[cpp-threads] infinite loops

Tue Aug 15 22:13:55 BST 2006

> From:  Doug Lea
> 
> I still think there is something wrong with how this problem 
> is being posed and discussed. Maybe with SC itself.
> Consider saying that a program is SC if for all k >= 0, k 
> steps of the program obey Lamport SC relations. In that case, 
> this problem seems to go away.
> 
Does it?

To make this all a bit more concrete, let's try a somewhat realistic
example:

Assume everything reachable from q is thread private, count17 and
count13 are ordinary potentially shared variables.

Can

Thread 1a:
for (foo *p = q; p != 0; p = p -> next) if (p -> data == 17) count17++;
for (foo *p = q; p != 0; p = p -> next) if (p -> data == 13) count13++;

be transformed to

Thread 1b:
for (foo *p = q; p != 0; p = p -> next) {
    if (p -> data == 17) count17++;
    if (p -> data == 13) count13++;
}

?

Assume that count13 is initially zero, the list q is cyclic containing a
single data
element of 13.

If I combine either of the above with

Thread 2:

if (count13 != 0) do_something_bad();

Clearly the transformed program can do something bad almost immediately,
i.e. after a very small number of steps.  But it seems to me that a
sequentially consistent execution of Thread 1a and thread 2 cannot.  And
the Thread 1a + Thread 2 combination is clearly data race free, since
count13 is never written.

If the list is in fact acyclic and long, the transformed program is
probably about twice as fast as the original.  And I think the
transformation is legal for sequential programs.

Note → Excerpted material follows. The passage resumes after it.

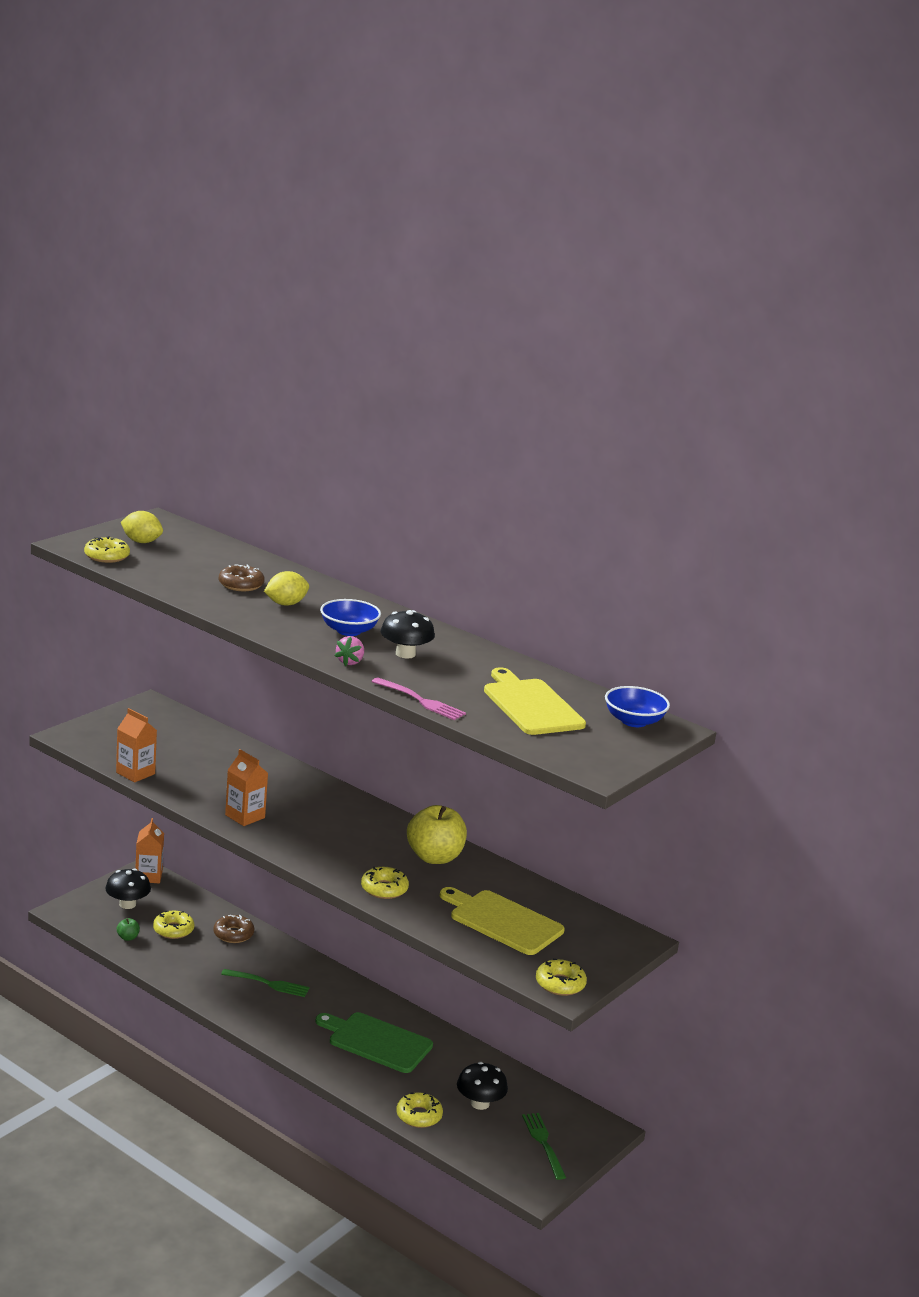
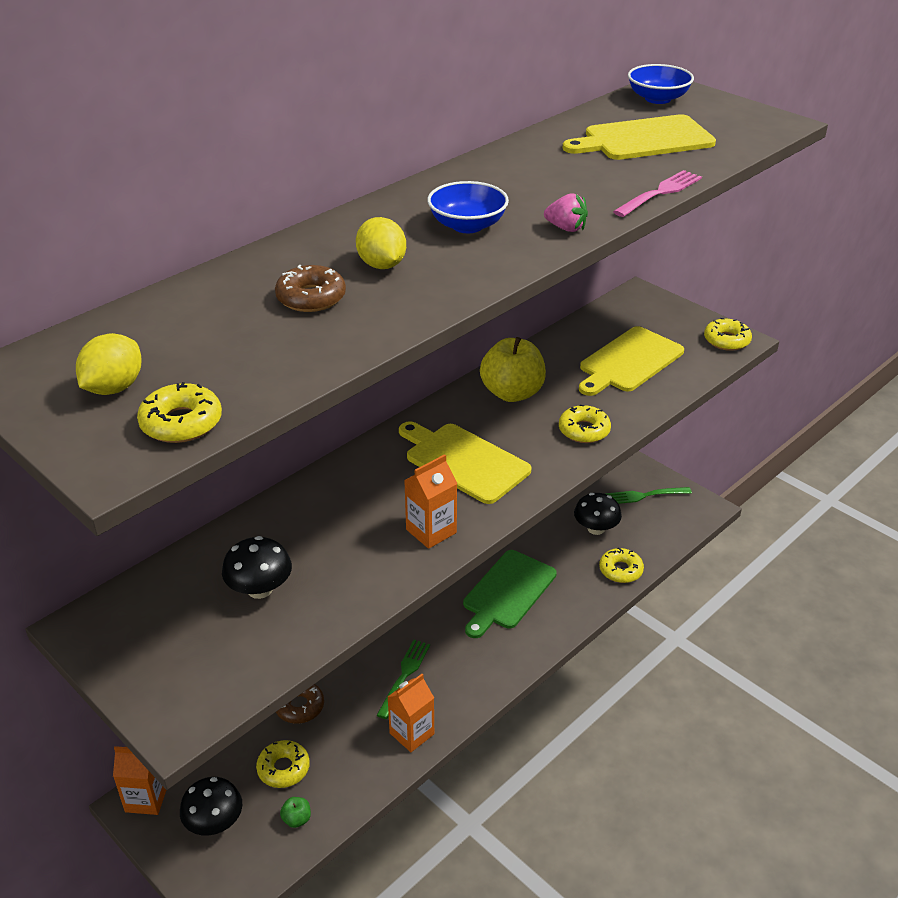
camera: 80 degrees left, 15 degrees up
orange carton [116,708,157,782] -> orange carton moved to [388,674,434,752]
black mushroom [381,610,435,658] -> black mushroom moved to [222,536,292,599]
none -> yellow cutting board [399,421,532,504]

Thus I think that there is a real simplicity vs. performance (&
implementation cost) tradeoff here.  What makes this one unusual in my
mind is that if we make certain infinite loops exhibit undefined
behavior, I think the cost to programming simplicity seems very small.
And you seem to get some of that back by being able to diagnose errors
that were previously not conveniently reportable.

On the other side, I think we have few (no?) examples for which
compilers actually perform profitable transformations like the above.
The real problem, as Bill points out, seems to be that current analyses
ignore this issue and may hence may conceivably produce such dubious
results, probably without actually getting a lot of benefit from it.

I assume the Sun Java server compiler does something like fairly
aggressive PRE?  If so, does anybody know with some confidence whether
it gets this right and how hard it was to get it right?

Hans